If the Pittsburgh Steelers had a defensive training camp darling, that award would go to rookie LB Mark Robinson in a landslide. The seventh-round pick out of Ole Miss was considered a likely long shot to make the team coming into training camp as primarily a downhill thumper in the run game with flaws in coverage as only a one-year player at the position, having previously played running back a Presbyterian before transferring to Oxford and switching to the defense side of the ball.
However, Robinson made his impact known in a hurry on the football field, sticking out early in training camp and then showing glimpses of what he could do in Pittsburgh’s first preseason game against Seattle before having his coming out party in Jacksonville. Robinson played like a heat-seeking missile in that game, racking up tackles against the run while also making coverage drops and putting pressure on the quarterback as a pass rusher.
Still, when DC Teryl Austin was asked why he previously mentioned three inside linebackers that he feels comfortable playing right now in reference to Myles Jack, Devin Bush, and Robert Spillane without including Robinson in that group, Austin pointed to continued development as the main thing holding Robinson back from seeing playing time early in Pittsburgh’s defense in 2022.
“Well, I think as a young guy, the biggest thing that happens with those guys is they have a lot of want to, but they don’t have a lot of skill in repetition that their position to be effective in this league,” Austin said to the media on video from Steelers.com. “And so, until he gets all of that, he’ll continue to develop on special teams and doing some stuff like that. But I think that’s really it’ It’s just going to be repetitions and getting skill development at his position and really learning his position and how it’s played here in the NFL.”
This isn’t exactly what Steelers fans want to hear from Austin about their fan favorite at inside linebacker, but Austin does have a point. Robinson has only played the LB position for one season in college before making the jump to the pros. Therefore, he is still new to the intricacies of the position when it comes to zone drops, reading keys, and making checks at the LOS. While Robinson had strong performances in Pittsburgh’s first two preseason games, he was caught more out of position in the preseason finale, making more notable mistakes in coverage and in missed tackles.
Just like the situation going on at QB for the Steelers, often the rookie must be head and heels better than the veterans above him on the depth chart to seize the starting job.

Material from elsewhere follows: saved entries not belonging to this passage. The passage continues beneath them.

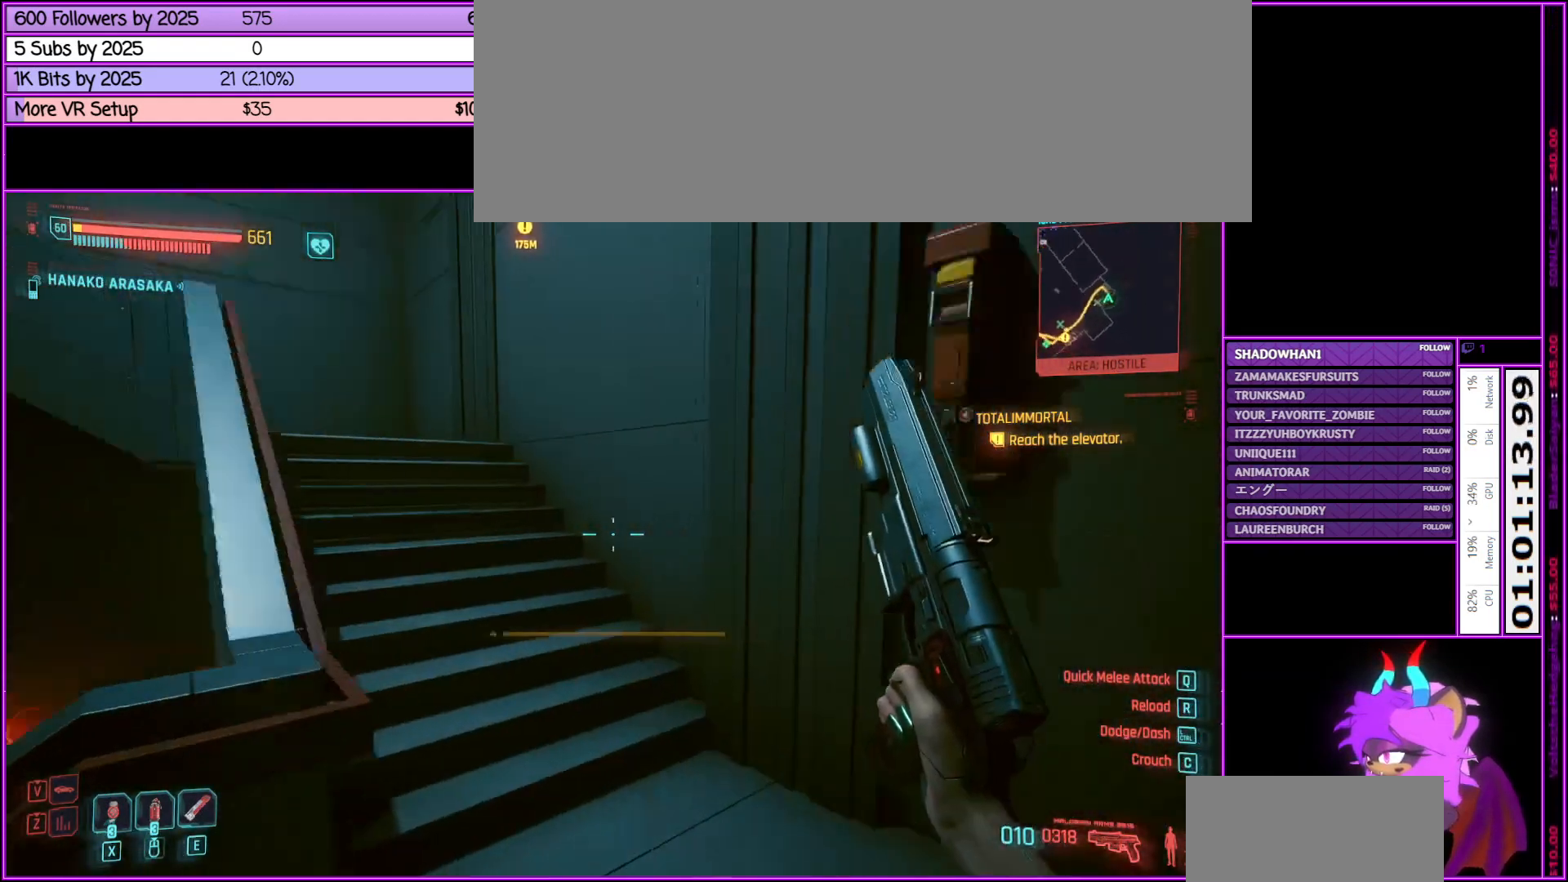
{"keys": ["d", "w"], "mouse": [], "events": [[316, "d", "up"], [416, "d", "down"]]}
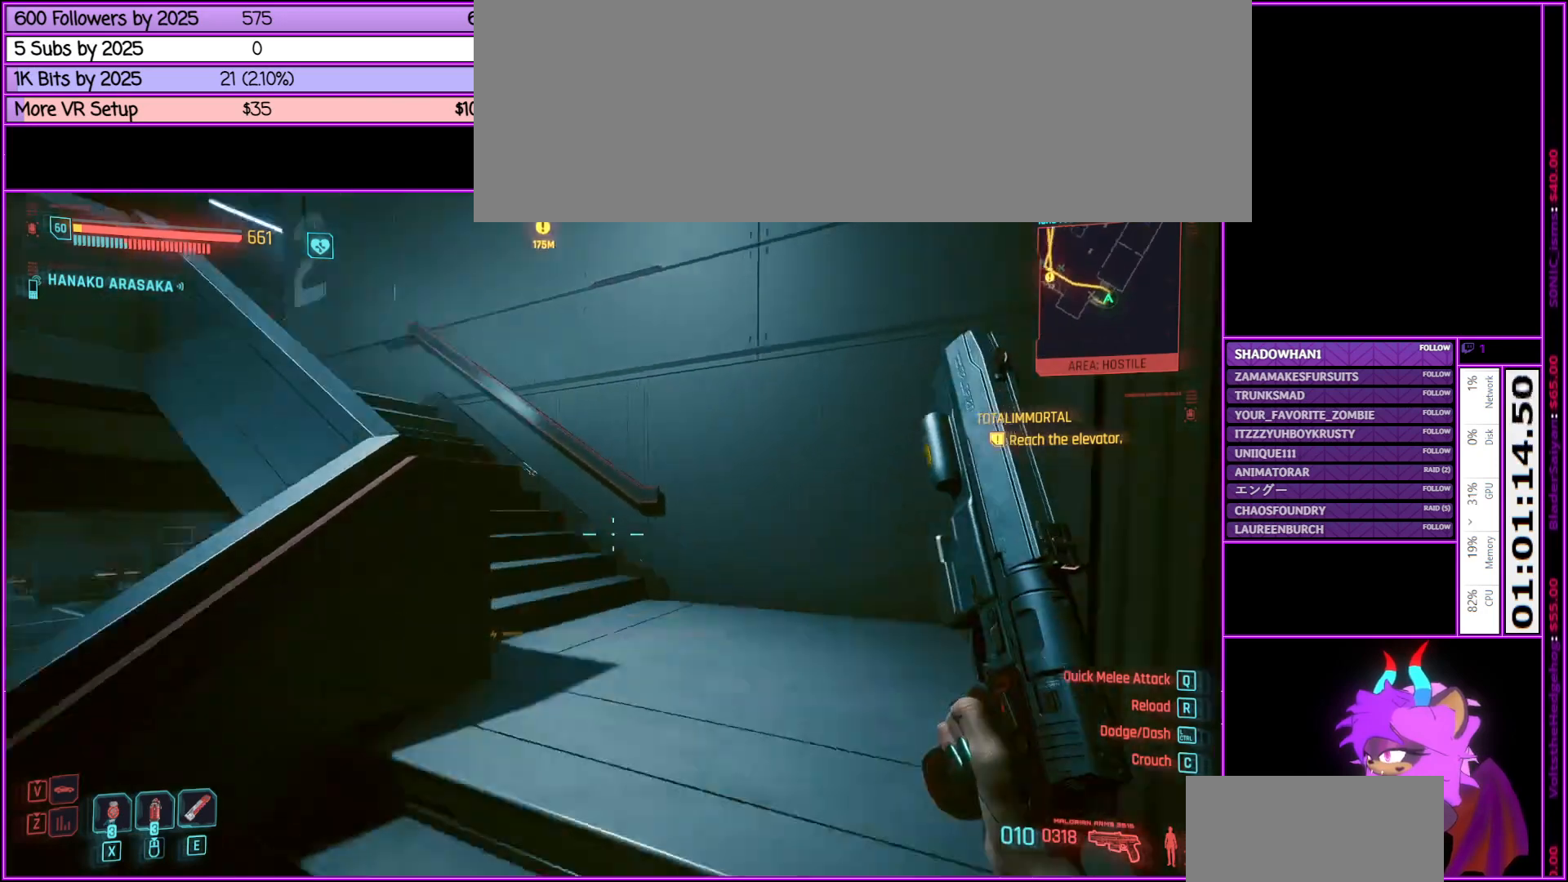
{"keys": ["w"], "mouse": [], "events": [[133, "w", "up"], [333, "d", "up"], [416, "w", "down"]]}
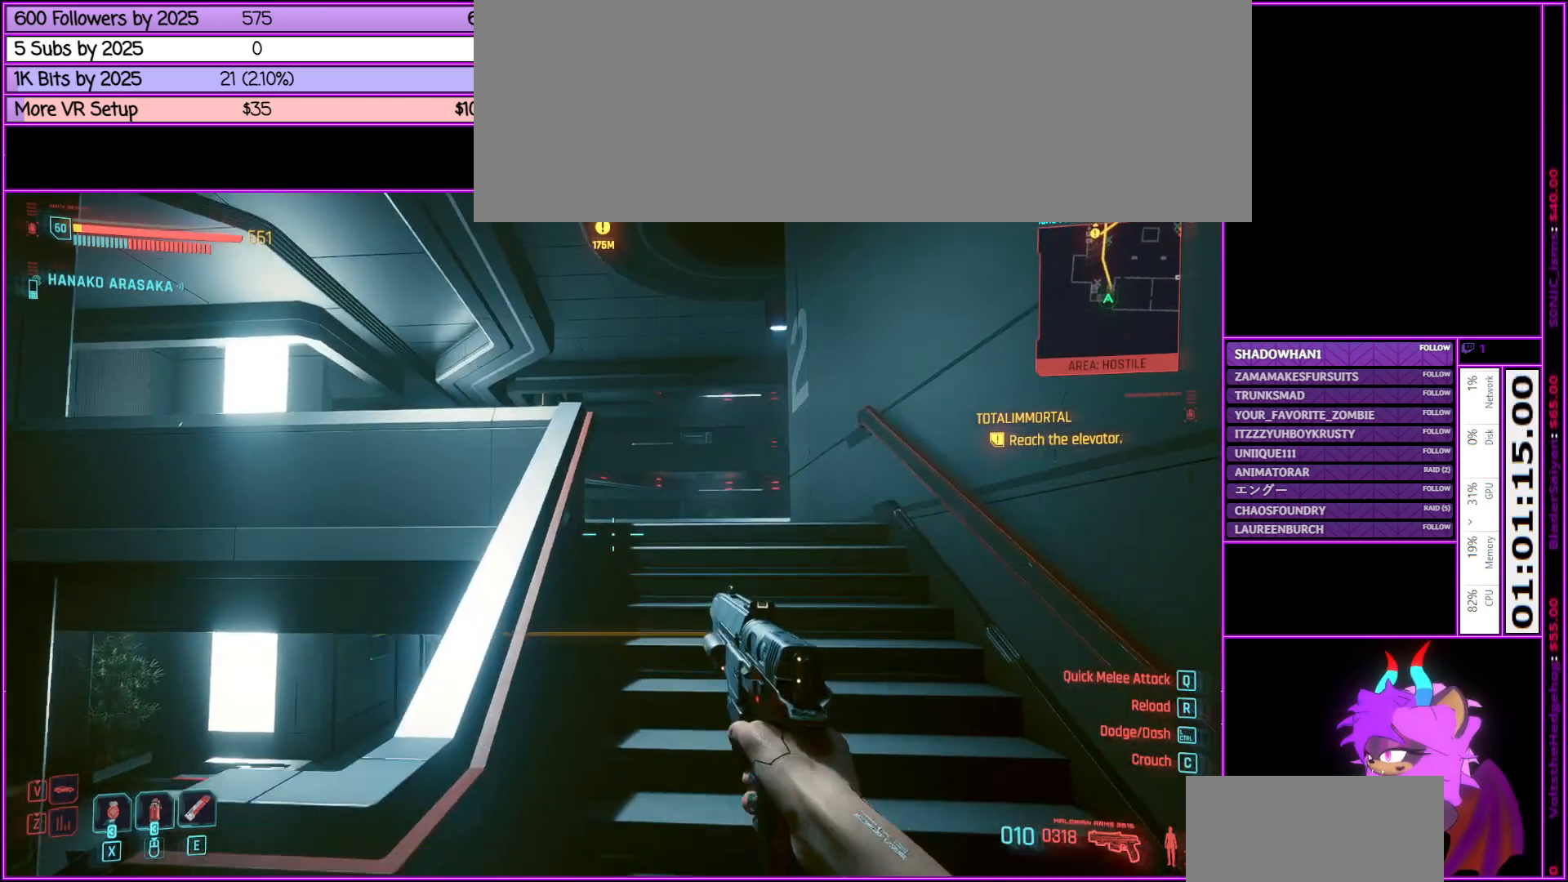
{"keys": ["w"], "mouse": [], "events": [[66, "d", "down"], [450, "d", "up"]]}
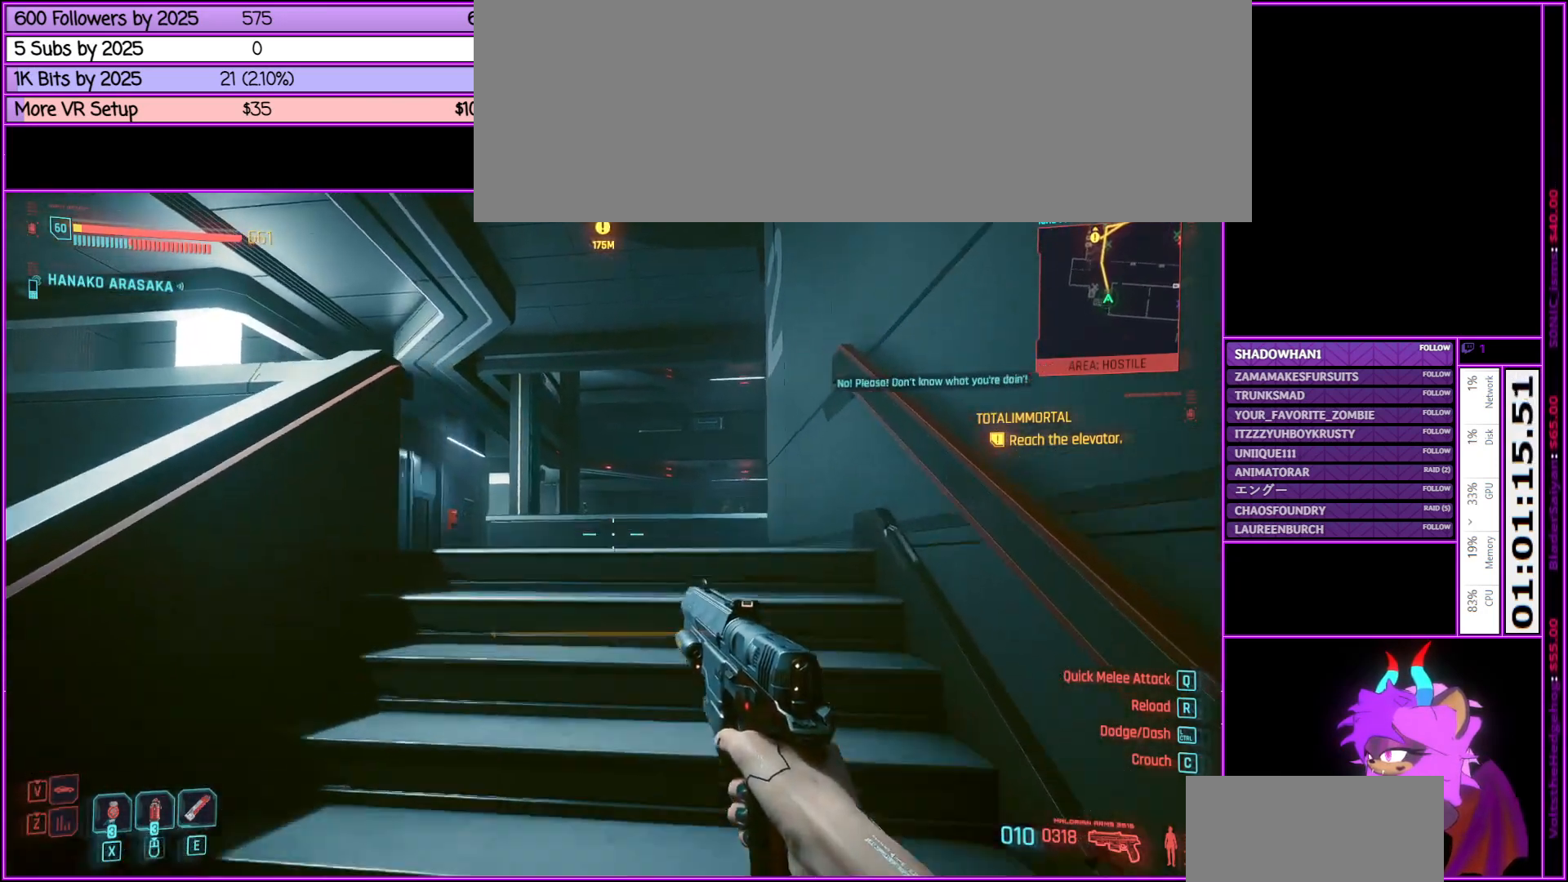
{"keys": [], "mouse": [], "events": [[116, "w", "up"]]}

Robinson has stood out more than Bush and Spillane to this point in preseason play, but the coaching staff is going to side with proven production over the potential, yet raw play Robinson has shown thus far. Still, the coaching staff is excited in the young man the managed to get at the end of the draft and the demeanor that he plays with to and through the whistle.
“Absolutely,” Austin said on Robinson and his aggression on the football field. “Mike always says, ‘I’d rather say woah than sick ‘em’, and he’s got a lot of sick ’em.”